Sidol, Jumagul and Assan Khan return to the high pasture camp, riding yaks after checking the growth of grass at lower elevations. That grass will be used for animal fodder in the winter months.
An iceberg surrounded by breaking ice on the edge of Isortoq village. Sikuk means ice cube in Inuktituk. East Coast, Greenland.
The silky rolling hills around Song Köl, viewed as we approached it from the North. Shot with my medium format camera. We camped on the edge of it. I trekked with my friend Gilemon. He got sunburned, had altitude sickness and then his shoes started to hurt his feet! It was so bad that he ended the trek wearing his flip-flops.
Above the village of Passu, a teenager checks his Facebook. Many residents here are Ismaili, followers of a moderate branch of Islam. A sign on the mountain slope commemorates the time in 1987, when the Ismaili imam, the Aga Khan, visited this remote region.
Pamir, Wakhan Corridor, Afghanistan.
The yurt, the ultimate nomadic dwelling of the steppes of Central Asia, can withstand blizzards in some of the world’s most inhospitable places. Made of felt, it takes a couple of hours to fold up, load it up on yaks and move to the next camp. Pamir mountains.
Mother-in-law meets bride. A kiss at a wedding.
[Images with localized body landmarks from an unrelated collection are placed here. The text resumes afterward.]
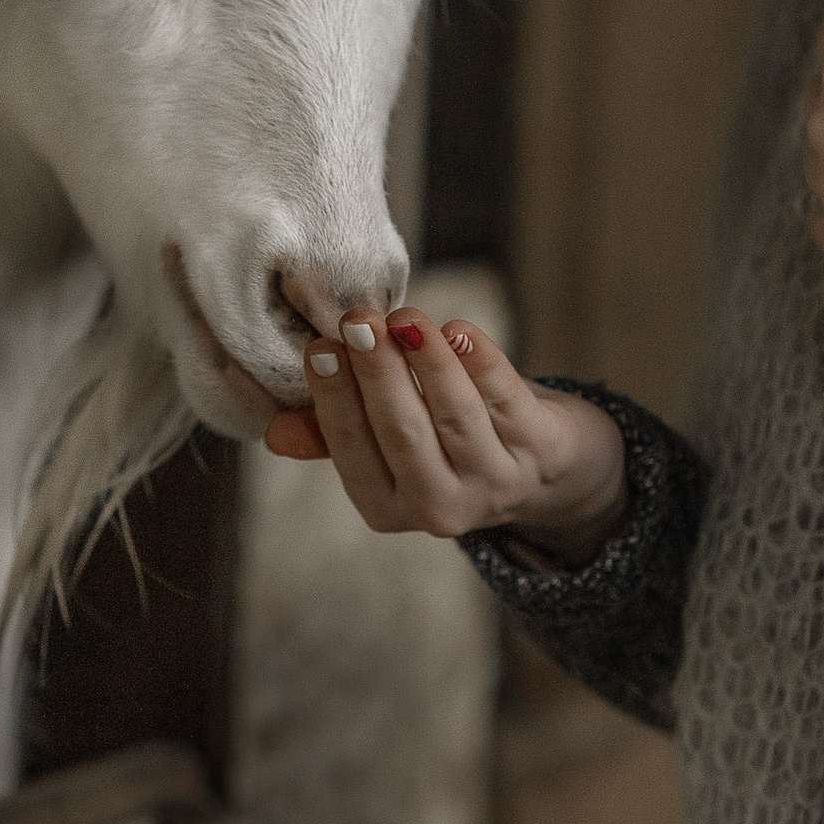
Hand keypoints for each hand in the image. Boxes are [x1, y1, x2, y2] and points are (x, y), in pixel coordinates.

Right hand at [263, 309, 628, 562]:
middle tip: (357, 320)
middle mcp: (441, 506)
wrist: (549, 465)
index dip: (335, 400)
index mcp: (388, 505)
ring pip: (456, 416)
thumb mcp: (390, 443)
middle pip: (403, 434)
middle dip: (378, 374)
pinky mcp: (542, 450)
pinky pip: (508, 401)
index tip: (320, 348)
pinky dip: (483, 363)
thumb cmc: (447, 438)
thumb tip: (274, 435)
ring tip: (404, 317)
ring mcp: (496, 481)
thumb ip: (334, 432)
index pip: (354, 450)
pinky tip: (460, 331)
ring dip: (428, 362)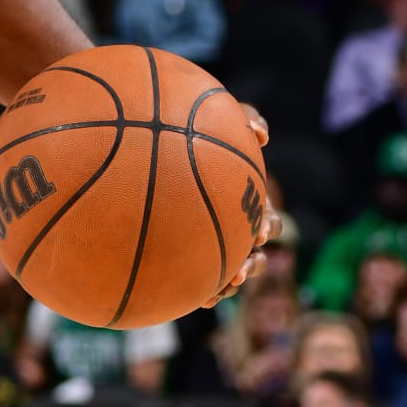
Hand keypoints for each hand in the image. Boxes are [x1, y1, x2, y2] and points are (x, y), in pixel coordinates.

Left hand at [205, 102, 278, 305]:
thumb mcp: (214, 114)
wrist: (139, 142)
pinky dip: (199, 287)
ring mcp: (209, 244)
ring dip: (226, 282)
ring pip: (226, 272)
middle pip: (250, 254)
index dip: (267, 229)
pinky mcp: (185, 257)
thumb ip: (242, 117)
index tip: (257, 233)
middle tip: (239, 269)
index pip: (265, 221)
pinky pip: (196, 279)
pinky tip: (191, 293)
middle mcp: (228, 226)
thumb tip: (262, 133)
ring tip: (218, 288)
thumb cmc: (186, 123)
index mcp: (241, 202)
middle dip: (251, 265)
Night view over the central Pamir from Tash Seri camp. We have been trekking for two weeks to get here. Behind these mountains, China to the left and Pakistan to the right.
Running after those eagle-hunters in the early morning. It was October, they were on their way to a hunter’s gathering, each with his eagle resting on his right arm, as one does. Shot on medium format.